As the trendsetting wife of King Louis XVI - think Jackie O in a sky-high pouf and puffy ball gown - Marie Antoinette is remembered for caring more about being a fashion plate than for putting food on the plates of the starving masses.
Any history student worth his weight in brioche knows the flippant phrase "Let them eat cake!" - her supposed solution to feeding the hungry French peasantry. Yet for a historical figure who has long symbolized royal excess, callousness and cluelessness, she is enjoying quite a revival.
"It's the story of a woman who suffered and then was transformed, yet at the same time wasn't a very good queen," says David Grubin, producer-director of "Marie Antoinette," a documentary that debuted on PBS in late September.

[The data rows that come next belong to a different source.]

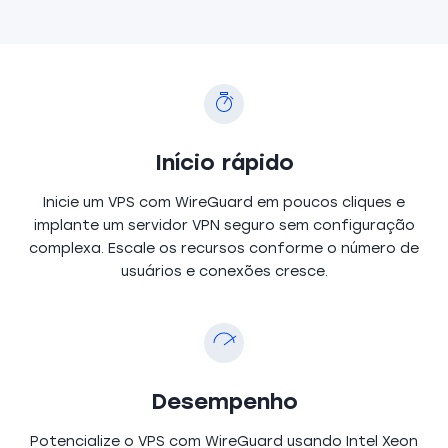
Início rápido
Inicie um VPS com WireGuard em poucos cliques e
implante um servidor VPN seguro sem configuração
complexa. Escale os recursos conforme o número de
usuários e conexões cresce.
Desempenho
Potencialize o VPS com WireGuard usando Intel Xeon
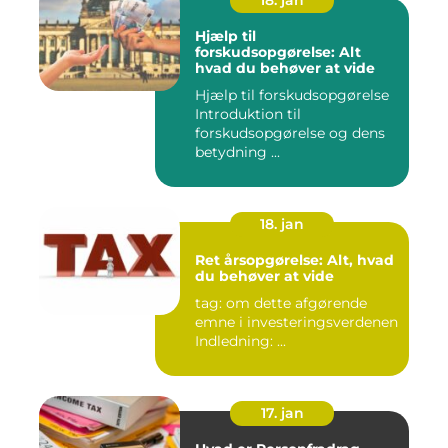
18. jan
Hjælp til
forskudsopgørelse: Alt
hvad du behøver at vide
Hjælp til forskudsopgørelse
Introduktion til
forskudsopgørelse og dens
betydning ...
18. jan
Ret årsopgørelse: Alt, hvad
du behøver at vide
tag: om dette afgørende
emne i investeringsverdenen
Indledning: ...
17. jan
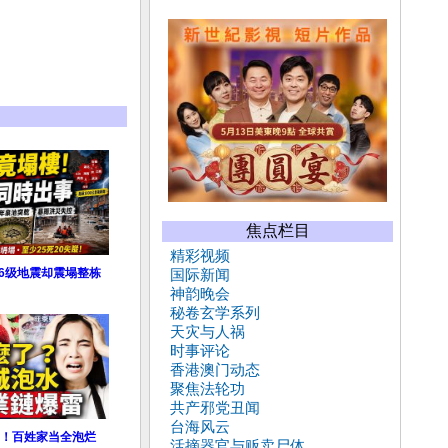
焦点栏目
精彩视频
.6级地震却震塌整栋
国际新闻
神韵晚会
秘卷玄学系列
天灾与人祸
时事评论
香港澳门动态
聚焦法轮功
共产邪党丑闻
台海风云
！百姓家当全泡烂
活摘器官与贩卖尸体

"Her life story resonates because there's a conflation of sex and politics," adds Grubin. "The people vilify her and go after her because she doesn't do her job - which is to bear children - because the king isn't sleeping with her. And her upbringing of enormous wealth and privilege detaches her from the people."
While the documentary aims to educate by examining the queen's life against a backdrop of the French Revolution, Coppola's film is an opulent, fictional retelling of the court intrigue, politics, sex, scandals and betrayals that defined her era - complete with a pop score and Young Hollywood casting.

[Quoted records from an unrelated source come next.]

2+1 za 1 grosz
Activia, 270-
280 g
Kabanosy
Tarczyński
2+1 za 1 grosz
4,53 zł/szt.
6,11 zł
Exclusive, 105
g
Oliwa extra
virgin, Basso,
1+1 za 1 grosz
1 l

"Marie Antoinette" stars Kirsten Dunst ("The Virgin Suicides," the "Spider-Man" movies) as the flighty teen daughter of Austrian royalty who was betrothed at 14 to Louis, the future king of France (Jason Schwartzman, of "Rushmore" and "I (Heart) Huckabees").
"Reading about her in high school, I had always thought her to be such a fascinating subject," says Coppola. "She really was a celebrity at that time (and) at a very young age. So I tried to make something that (wasn't) a typical period piece."
The two books likewise approach the same fascinating subject from different tacks. Published in September, Caroline Weber's "Queen of Fashion: What Marie Antoinette Wore to the Revolution" (Henry Holt) shows how the insecure young royal's fashion sense helped forge her sense of self.
In the novel "Abundance" (William Morrow), which hit bookstores this month, Sena Jeter Naslund has Marie Antoinette tell her story in the first person to show how she goes from timid teen to canny queen.
While there's no denying that Marie was in over her head, these new takes do make her out to be sympathetic. The infamous "cake" quote, for example, is now widely thought to have been misattributed to her.
"She began as a frivolous, lightheaded woman who becomes queen at 19 (with) no sense of dignity of what it means to be a queen," says Grubin.
"Yet she suffered so terribly and unfairly. She became the symbol for everything the revolution hates, but now you see how this intense pain transformed her into a serious person."